| EXERCISE GOAL |
All that should appear is the line containing "Integração com Tailwind" and the lines after it in the records below, each reproduced exactly.

[Source data]
--- START ---

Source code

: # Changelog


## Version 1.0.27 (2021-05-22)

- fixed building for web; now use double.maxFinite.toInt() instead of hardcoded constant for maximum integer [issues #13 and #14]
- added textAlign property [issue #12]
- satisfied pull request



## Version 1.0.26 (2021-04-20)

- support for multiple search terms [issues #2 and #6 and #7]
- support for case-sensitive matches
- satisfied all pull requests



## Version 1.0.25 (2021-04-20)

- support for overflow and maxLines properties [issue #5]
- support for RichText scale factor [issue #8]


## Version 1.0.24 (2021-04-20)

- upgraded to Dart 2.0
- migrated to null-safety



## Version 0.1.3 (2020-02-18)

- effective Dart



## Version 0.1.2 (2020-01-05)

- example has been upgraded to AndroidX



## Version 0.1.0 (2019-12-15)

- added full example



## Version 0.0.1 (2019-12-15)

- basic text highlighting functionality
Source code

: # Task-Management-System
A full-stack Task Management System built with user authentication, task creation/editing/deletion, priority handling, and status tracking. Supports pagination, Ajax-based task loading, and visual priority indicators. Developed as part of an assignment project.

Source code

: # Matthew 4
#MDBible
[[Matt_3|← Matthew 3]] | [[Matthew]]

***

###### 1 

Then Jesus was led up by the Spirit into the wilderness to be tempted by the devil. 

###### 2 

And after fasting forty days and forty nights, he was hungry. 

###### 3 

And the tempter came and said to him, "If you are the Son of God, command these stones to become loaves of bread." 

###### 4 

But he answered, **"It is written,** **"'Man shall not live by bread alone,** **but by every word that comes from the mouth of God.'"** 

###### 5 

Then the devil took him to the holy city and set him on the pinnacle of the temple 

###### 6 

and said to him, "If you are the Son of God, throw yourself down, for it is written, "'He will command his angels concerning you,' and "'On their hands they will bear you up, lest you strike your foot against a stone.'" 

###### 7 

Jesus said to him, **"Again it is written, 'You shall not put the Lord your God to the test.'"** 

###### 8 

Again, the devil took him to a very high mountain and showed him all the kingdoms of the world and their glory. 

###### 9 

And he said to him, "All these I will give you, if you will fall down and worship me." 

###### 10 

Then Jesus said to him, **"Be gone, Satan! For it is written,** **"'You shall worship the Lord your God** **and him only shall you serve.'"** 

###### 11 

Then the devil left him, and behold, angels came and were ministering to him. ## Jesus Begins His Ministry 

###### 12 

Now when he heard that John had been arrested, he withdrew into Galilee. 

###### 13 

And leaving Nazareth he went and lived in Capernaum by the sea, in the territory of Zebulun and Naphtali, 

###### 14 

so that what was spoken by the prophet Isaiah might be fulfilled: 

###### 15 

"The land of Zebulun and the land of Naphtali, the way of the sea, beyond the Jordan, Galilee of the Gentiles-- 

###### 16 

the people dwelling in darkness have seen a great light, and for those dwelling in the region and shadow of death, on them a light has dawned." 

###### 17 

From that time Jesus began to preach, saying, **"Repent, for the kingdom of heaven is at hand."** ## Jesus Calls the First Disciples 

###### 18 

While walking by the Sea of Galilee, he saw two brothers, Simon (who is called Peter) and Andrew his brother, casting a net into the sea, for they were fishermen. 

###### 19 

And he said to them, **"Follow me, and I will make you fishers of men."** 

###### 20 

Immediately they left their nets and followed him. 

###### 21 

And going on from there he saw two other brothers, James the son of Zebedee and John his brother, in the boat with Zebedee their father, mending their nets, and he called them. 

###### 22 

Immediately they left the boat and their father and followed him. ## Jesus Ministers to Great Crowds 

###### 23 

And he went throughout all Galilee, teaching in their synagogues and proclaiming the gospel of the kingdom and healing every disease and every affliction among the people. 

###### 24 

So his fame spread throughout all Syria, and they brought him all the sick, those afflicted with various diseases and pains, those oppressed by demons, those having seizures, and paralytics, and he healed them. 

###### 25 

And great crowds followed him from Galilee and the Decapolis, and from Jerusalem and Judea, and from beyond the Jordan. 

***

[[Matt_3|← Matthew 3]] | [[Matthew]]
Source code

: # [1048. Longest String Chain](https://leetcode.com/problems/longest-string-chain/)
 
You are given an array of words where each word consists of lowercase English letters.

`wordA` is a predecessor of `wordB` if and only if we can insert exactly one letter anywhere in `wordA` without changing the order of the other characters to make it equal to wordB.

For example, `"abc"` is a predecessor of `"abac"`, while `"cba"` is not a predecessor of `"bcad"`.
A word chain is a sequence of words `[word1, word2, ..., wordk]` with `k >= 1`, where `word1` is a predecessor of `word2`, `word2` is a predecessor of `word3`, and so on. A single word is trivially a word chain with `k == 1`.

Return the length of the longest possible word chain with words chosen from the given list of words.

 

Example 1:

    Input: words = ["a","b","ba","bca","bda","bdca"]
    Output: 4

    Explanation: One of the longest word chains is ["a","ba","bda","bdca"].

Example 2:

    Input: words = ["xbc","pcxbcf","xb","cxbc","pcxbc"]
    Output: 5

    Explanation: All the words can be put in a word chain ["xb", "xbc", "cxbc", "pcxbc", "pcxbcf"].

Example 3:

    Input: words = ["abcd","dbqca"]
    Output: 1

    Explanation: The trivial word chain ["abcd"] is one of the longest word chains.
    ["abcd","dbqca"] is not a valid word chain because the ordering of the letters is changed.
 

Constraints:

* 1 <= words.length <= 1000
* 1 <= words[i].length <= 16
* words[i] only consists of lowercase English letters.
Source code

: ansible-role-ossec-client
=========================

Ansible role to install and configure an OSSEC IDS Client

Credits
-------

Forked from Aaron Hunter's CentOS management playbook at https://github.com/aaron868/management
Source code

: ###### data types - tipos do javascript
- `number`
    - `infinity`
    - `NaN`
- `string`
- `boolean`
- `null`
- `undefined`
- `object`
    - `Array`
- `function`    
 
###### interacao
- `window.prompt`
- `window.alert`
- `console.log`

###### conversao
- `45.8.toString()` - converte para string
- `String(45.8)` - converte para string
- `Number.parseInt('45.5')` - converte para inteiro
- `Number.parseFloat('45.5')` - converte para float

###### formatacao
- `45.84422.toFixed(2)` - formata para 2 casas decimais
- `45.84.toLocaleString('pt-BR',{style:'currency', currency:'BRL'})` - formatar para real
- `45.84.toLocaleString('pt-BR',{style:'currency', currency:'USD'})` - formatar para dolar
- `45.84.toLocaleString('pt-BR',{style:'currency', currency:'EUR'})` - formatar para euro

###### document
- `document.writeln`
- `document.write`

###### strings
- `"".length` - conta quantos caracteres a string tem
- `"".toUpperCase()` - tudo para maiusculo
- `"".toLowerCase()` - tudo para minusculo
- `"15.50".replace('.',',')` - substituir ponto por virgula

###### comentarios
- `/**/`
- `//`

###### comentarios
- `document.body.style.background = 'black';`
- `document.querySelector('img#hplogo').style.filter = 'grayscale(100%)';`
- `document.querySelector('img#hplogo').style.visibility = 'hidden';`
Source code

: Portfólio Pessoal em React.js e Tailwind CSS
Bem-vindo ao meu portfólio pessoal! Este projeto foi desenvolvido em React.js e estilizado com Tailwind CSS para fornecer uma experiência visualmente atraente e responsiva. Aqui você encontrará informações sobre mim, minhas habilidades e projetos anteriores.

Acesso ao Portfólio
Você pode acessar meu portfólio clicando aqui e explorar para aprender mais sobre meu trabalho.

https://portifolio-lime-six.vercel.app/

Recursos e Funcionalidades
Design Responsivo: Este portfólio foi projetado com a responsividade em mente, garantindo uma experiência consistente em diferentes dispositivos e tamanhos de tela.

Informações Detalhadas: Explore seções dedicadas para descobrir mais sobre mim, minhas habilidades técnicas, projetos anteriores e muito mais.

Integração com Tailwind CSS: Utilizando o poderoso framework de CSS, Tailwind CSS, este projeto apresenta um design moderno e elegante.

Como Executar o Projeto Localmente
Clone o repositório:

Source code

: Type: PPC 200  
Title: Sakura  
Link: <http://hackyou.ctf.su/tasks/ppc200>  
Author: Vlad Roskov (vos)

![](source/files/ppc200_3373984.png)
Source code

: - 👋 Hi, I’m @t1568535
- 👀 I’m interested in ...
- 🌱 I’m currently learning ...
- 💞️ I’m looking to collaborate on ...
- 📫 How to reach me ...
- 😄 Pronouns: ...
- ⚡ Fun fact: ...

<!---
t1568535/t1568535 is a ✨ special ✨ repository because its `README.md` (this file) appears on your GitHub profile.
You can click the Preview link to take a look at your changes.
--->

--- END ---

| REPLY TO THE EXERCISE |
Integração com Tailwind CSS: Utilizando o poderoso framework de CSS, Tailwind CSS, este projeto apresenta um design moderno e elegante.

Como Executar o Projeto Localmente
Clone o repositório:

Source code

: Type: PPC 200  
Title: Sakura  
Link: <http://hackyou.ctf.su/tasks/ppc200>  
Author: Vlad Roskov (vos)

![](source/files/ppc200_3373984.png)
Source code

: - 👋 Hi, I’m @t1568535
- 👀 I’m interested in ...
- 🌱 I’m currently learning ...
- 💞️ I’m looking to collaborate on ...
- 📫 How to reach me ...
- 😄 Pronouns: ...
- ⚡ Fun fact: ...

<!---
t1568535/t1568535 is a ✨ special ✨ repository because its `README.md` (this file) appears on your GitHub profile.
You can click the Preview link to take a look at your changes.
--->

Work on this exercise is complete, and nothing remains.